Squirting Does Not Always Mean Pregnancy

Many women do experience squirting for the first time while they are pregnant, and the phenomenon is often caused by undo pressure on their pelvic regions. Whether this causes the female glands to produce the fluid during an orgasm or if the hormonal changes during pregnancy play a role, is still being studied by researchers. It is the women who are not pregnant and experience squirting that are currently being studied.

The Skenes glands are the female glands that are thought to be similar to the male prostate, and perform some of the same functions. This includes producing the small amount of discharge some women experience during an orgasm. These glands are located on the top of the inner vaginal wall in the area commonly referred to as the G spot.

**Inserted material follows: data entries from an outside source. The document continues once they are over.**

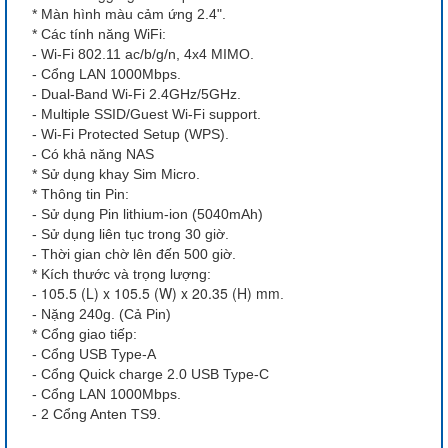
* Màn hình màu cảm ứng 2.4".
* Các tính năng WiFi:
- Wi-Fi 802.11 ac/b/g/n, 4x4 MIMO.
- Cổng LAN 1000Mbps.
- Dual-Band Wi-Fi 2.4GHz/5GHz.
- Multiple SSID/Guest Wi-Fi support.
- Wi-Fi Protected Setup (WPS).
- Có khả năng NAS
* Sử dụng khay Sim Micro.
* Thông tin Pin:
- Sử dụng Pin lithium-ion (5040mAh)
- Sử dụng liên tục trong 30 giờ.
- Thời gian chờ lên đến 500 giờ.
* Kích thước và trọng lượng:
105.5 (L) x 105.5 (W) x 20.35 (H) mm
-
.
- Nặng 240g. (Cả Pin)
* Cổng giao tiếp:
- Cổng USB Type-A
- Cổng Quick charge 2.0 USB Type-C
- Cổng LAN 1000Mbps.
- 2 Cổng Anten TS9.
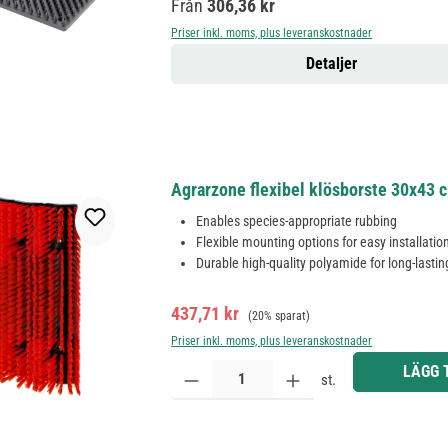
Ordinarie pris:
Från
306,36 kr
Priser inkl. moms, plus leveranskostnader
Detaljer
Agrarzone flexibel klösborste 30x43 
Enables species-appropriate rubbing
Flexible mounting options for easy installatio
Durable high-quality polyamide for long-lastin
Försäljningspris:
Ordinarie pris:
437,71 kr
(20% sparat)
Priser inkl. moms, plus leveranskostnader
Produktkvantitet: Ange önskat belopp eller använd 
LÄGG 
st.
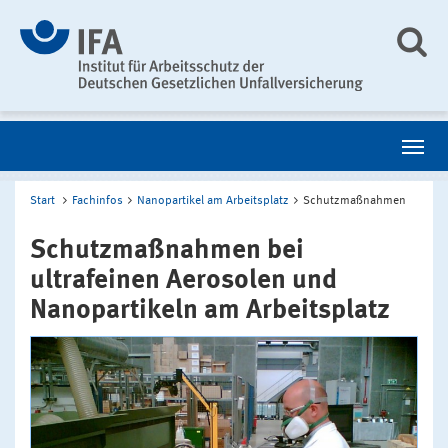
Start
Fachinfos
Nanopartikel am Arbeitsplatz
Schutzmaßnahmen
Schutzmaßnahmen bei
ultrafeinen Aerosolen und
Nanopartikeln am Arbeitsplatz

The vaginal walls are lined with an absorbent mucus lining that can swell similarly to a man’s penis. When the glands are stimulated they can produce and eject a fluid that is similar to a man’s.

How to Stimulate the Skenes Glands

While squirting does not necessarily signal a pregnancy, some women want to experience it. The best advice is to practice first while masturbating, the first time a woman has the sensation it is often embarrassing and even humiliating. To stimulate the female glands it is best to use a warm bath to start, since the bed will probably be wet when you are finished.

After emptying your bladder and getting into the bath, start masturbating and stimulating the G spot like you normally would. It is also important to keep your pelvic muscles relaxed, since the contractions during an orgasm can help to cut off the flow of female ejaculate. Even after experiencing an orgasm from the G spot, it does not always guarantee that a woman will experience squirting.


Squirting may be experienced by women who are pregnant, but it is not a sign of pregnancy. Both pregnant and non pregnant women can experience the phenomenon, and some women only have one incident with female ejaculation during their lives. In essence, squirting during intercourse is a perfectly normal response to sexual stimulation. It originates in the female glands and is secreted from the body during an orgasm.

It is also important to remember that it is also normal to never be able to experience one, in reality only 5 percent of women ever have a wet orgasm. Instead treat it as a female sexual health response, and practice strengthening your pelvic muscles if you want the squirting to stop.